» **THE TASK**: Begin at the line below that has "Element Uniqueness problem" and stop after the line that has "is constructed is". Please restate only those lines, word for word.

» **GIVEN INFORMATION**:
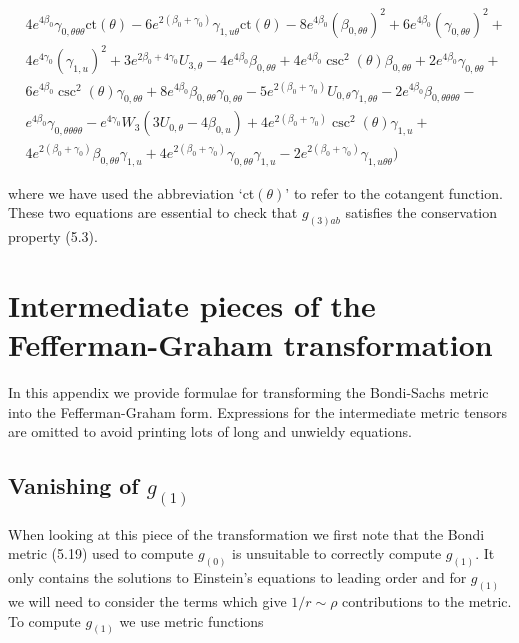 \documentclass[a4paper,11pt]{article}
\numberwithin{equation}{section}
\begin{document}
\begin{align*}
&4 e^{4 \beta_{0}} \gamma_{0, \theta \theta \theta} \text{ct}(\theta )-6 e^{2 (\beta_{0}+\gamma_{0})} \gamma_{1, u \theta} \text{ct}(\theta )-8 e^{4 \beta_{0}} (\beta_{0, \theta \theta})^2+6 e^{4 \beta_{0}} (\gamma_{0, \theta \theta})^2+\\
&4 e^{4 \gamma_{0}} (\gamma_{1,u})^2+3 e^{2 \beta_{0}+4 \gamma_{0}} U_{3, \theta}-4 e^{4 \beta_{0}} \beta_{0, \theta \theta}+4 e^{4 \beta_{0}} \csc ^2(\theta ) \beta_{0, \theta \theta}+2 e^{4 \beta_{0}} \gamma_{0, \theta \theta}+\\
&6 e^{4 \beta_{0}} \csc ^2(\theta ) \gamma_{0, \theta \theta}+8 e^{4 \beta_{0}} \beta_{0, \theta \theta} \gamma_{0, \theta \theta}-5 e^{2 (\beta_{0}+\gamma_{0})} U_{0, \theta} \gamma_{1, \theta \theta}-2 e^{4 \beta_{0}} \beta_{0, \theta \theta \theta \theta}-\\
&e^{4 \beta_{0}} \gamma_{0, \theta \theta \theta \theta}-e^{4 \gamma_{0}} W_{3} (3 U_{0, \theta}-4 \beta_{0,u})+4 e^{2 (\beta_{0}+\gamma_{0})} \csc ^2(\theta ) \gamma_{1,u}+\\
&4 e^{2 (\beta_{0}+\gamma_{0})} \beta_{0, \theta \theta} \gamma_{1,u}+4 e^{2 (\beta_{0}+\gamma_{0})} \gamma_{0, \theta \theta} \gamma_{1,u}-2 e^{2 (\beta_{0}+\gamma_{0})} \gamma_{1, u \theta \theta}) \tag{A.2}
\end{align*}

\noindent where we have used the abbreviation `ct$(\theta)$' to refer to the cotangent function. These two equations are essential to check that $g_{(3)ab}$ satisfies the conservation property (5.3).

\section{Intermediate pieces of the Fefferman-Graham transformation}  \label{sec: FG_appendix}


In this appendix we provide formulae for transforming the Bondi-Sachs metric into the Fefferman-Graham form. Expressions for the intermediate metric tensors are omitted to avoid printing lots of long and unwieldy equations.

\subsection{Vanishing of $g_{(1)}$}

\noindent When looking at this piece of the transformation we first note that the Bondi metric (5.19) used to compute $g_{(0)}$  is unsuitable to correctly compute $g_{(1)}$. It only contains the solutions to Einstein's equations to leading order and for $g_{(1)}$ we will need to consider the terms which give $1/r \sim \rho$ contributions to the metric. To compute $g_{(1)}$ we use metric functions
\end{document}
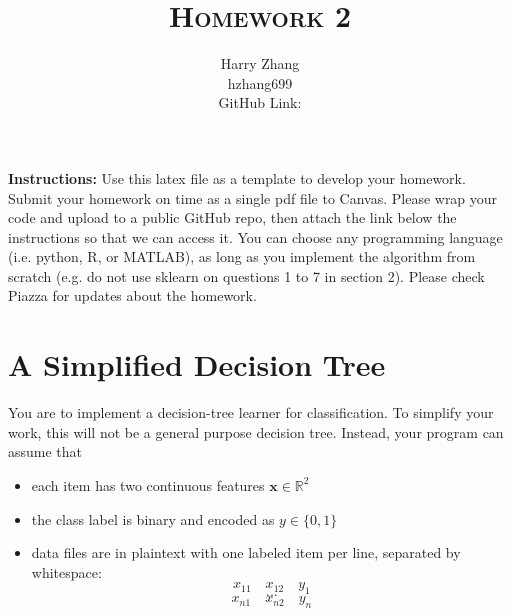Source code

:\documentclass[a4paper]{article}
\title{\textsc{Homework 2}} %
\author{
Harry Zhang \\
hzhang699\\
GitHub Link: \url{}
}
\date{}
\theoremstyle{definition}
\newcommand{\RR}{\mathbb{R}}
\def\x{\mathbf x}
\begin{document}
\maketitle 


\textbf{Instructions:} 
Use this latex file as a template to develop your homework. Submit your homework on time as a single pdf file to Canvas. Please wrap your code and upload to a public GitHub repo, then attach the link below the instructions so that we can access it. You can choose any programming language (i.e. python, R, or MATLAB), as long as you implement the algorithm from scratch (e.g. do not use sklearn on questions 1 to 7 in section 2). Please check Piazza for updates about the homework.

\section{A Simplified Decision Tree}
You are to implement a decision-tree learner for classification.
To simplify your work, this will not be a general purpose decision tree.  Instead, your program can assume that
\begin{itemize}
\item each item has two continuous features $\x \in \RR^2$
\item the class label is binary and encoded as $y \in \{0,1\}$
\item data files are in plaintext with one labeled item per line, separated by whitespace:
$$x_{11} \quad x_{12} \quad y_1$$
$$...$$
$$x_{n1} \quad x_{n2} \quad y_n$$
\end{itemize}
\end{document}
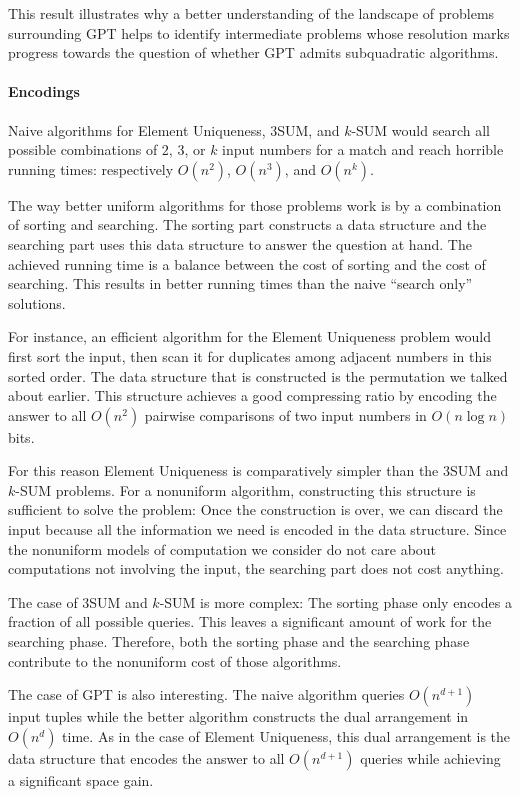 This result illustrates why a better understanding of the landscape of problems
surrounding GPT helps to identify intermediate problems whose resolution marks
progress towards the question of whether GPT admits subquadratic algorithms.

\paragraph{Encodings}
Naive algorithms for Element Uniqueness, 3SUM, and \(k\)-SUM would search
all possible combinations of \(2\), \(3\), or \(k\) input numbers for a match
and reach horrible running times: respectively \(O(n^2)\), \(O(n^3)\), and \(O(n^k)\).

The way better uniform algorithms for those problems work
is by a combination of sorting and searching. The sorting part
constructs a data structure and the searching part uses this data structure to
answer the question at hand. The achieved running time is a balance between the
cost of sorting and the cost of searching. This results in better
running times than the naive ``search only'' solutions.

For instance, an efficient algorithm for the
Element Uniqueness problem would first sort the input, then scan it for
duplicates among adjacent numbers in this sorted order. The data structure that
is constructed is the permutation we talked about earlier. This structure
achieves a good compressing ratio by encoding the answer to all \(O(n^2)\)
pairwise comparisons of two input numbers in \(O(n \log n)\) bits.

For this reason Element Uniqueness is comparatively simpler than the 3SUM and
\(k\)-SUM problems.
For a nonuniform algorithm, constructing this structure is sufficient to solve
the problem: Once the construction is over, we can discard the input because
all the information we need is encoded in the data structure. Since the nonuniform
models of computation we consider do not care about computations not involving
the input, the searching part does not cost anything.

The case of 3SUM and \(k\)-SUM is more complex: The sorting phase only encodes
a fraction of all possible queries. This leaves a significant amount of work
for the searching phase. Therefore, both the sorting phase and the searching
phase contribute to the nonuniform cost of those algorithms.

The case of GPT is also interesting. The naive algorithm queries
\(O(n^{d+1})\) input tuples while the better algorithm constructs the dual
arrangement in \(O(n^d)\) time.
As in the case of Element Uniqueness,
this dual arrangement is the data structure that encodes the answer to all
\(O(n^{d+1})\) queries while achieving a significant space gain.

» **WRITTEN ANSWER**:
Element Uniqueness problem would first sort the input, then scan it for
duplicates among adjacent numbers in this sorted order. The data structure that
is constructed is the permutation we talked about earlier. This structure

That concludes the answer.